The preparation for the inspection depends on the method of inspection. Other than the already mentioned dredging, some measures of cleaning may be required. Subsea pipelines are affected by marine growth. The type and degree of marine growth depend on the climate zone and the water depth. Most marine growth is found in the splash zone and in shallow waters, which is still reached by sunlight. Typical marine growth consists of algae, sea anemones, and barnacles. Marine growth needs to be removed because it can impede the smooth scanning of a pipe surface. For very sensitive methods, like UT corrosion mapping, it may also need to be removed to allow for a reasonable inspection data quality. The typical cleaning methods are water jetting, scraping, and brushing. Often the cleaning devices are attached to the pipe in a similar way as the inspection instruments. Whether the coating needs to be removed depends on the coating type and the NDT method applied.

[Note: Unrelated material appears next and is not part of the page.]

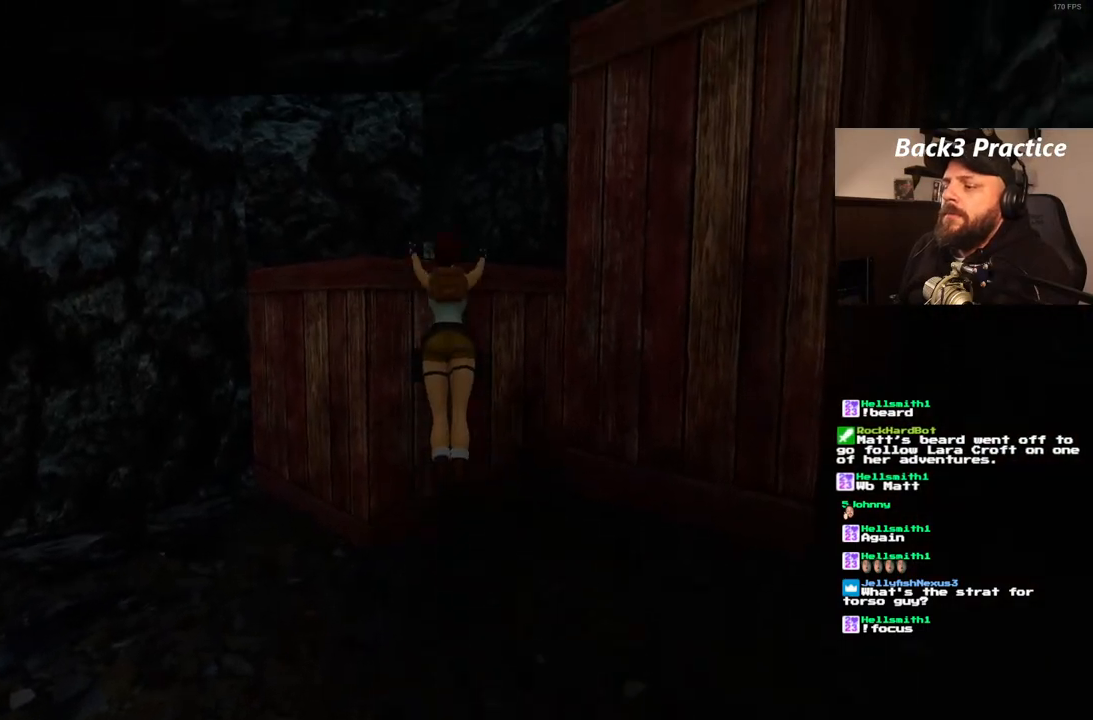
{"dt_ms": 500, "buttons": ["DPAD_UP"], "left_stick": "center", "right_stick": "center", "events": [[133, "SQUARE", "up"], [167, "DPAD_RIGHT", "down"], [383, "DPAD_RIGHT", "up"]]}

30.3.2 Examples of External Inspection Devices

For actual inspection devices, there is quite a variety of combinations of inspection and deployment methods [7]. Usually, a specific tool is offered by a specific vendor for a specific purpose. Hence, it is only possible to mention a few examples. Contrary to ILI inspection, the industry has not yet defined standard methods, which are codified and are offered by several service companies. Nevertheless, efforts have been put into verifying the effectiveness of the instrumentation with third-party verification and joint industry projects [8].

Figure 30.4 shows the “MEC-Combi Crawler™” by Innospection. The image shows the device being put onto the pipeline with an ROV. Once attached, the ROV will then retract and the crawler will move on the pipeline axially and also circumferentially allowing it to reach the 6 o’clock position.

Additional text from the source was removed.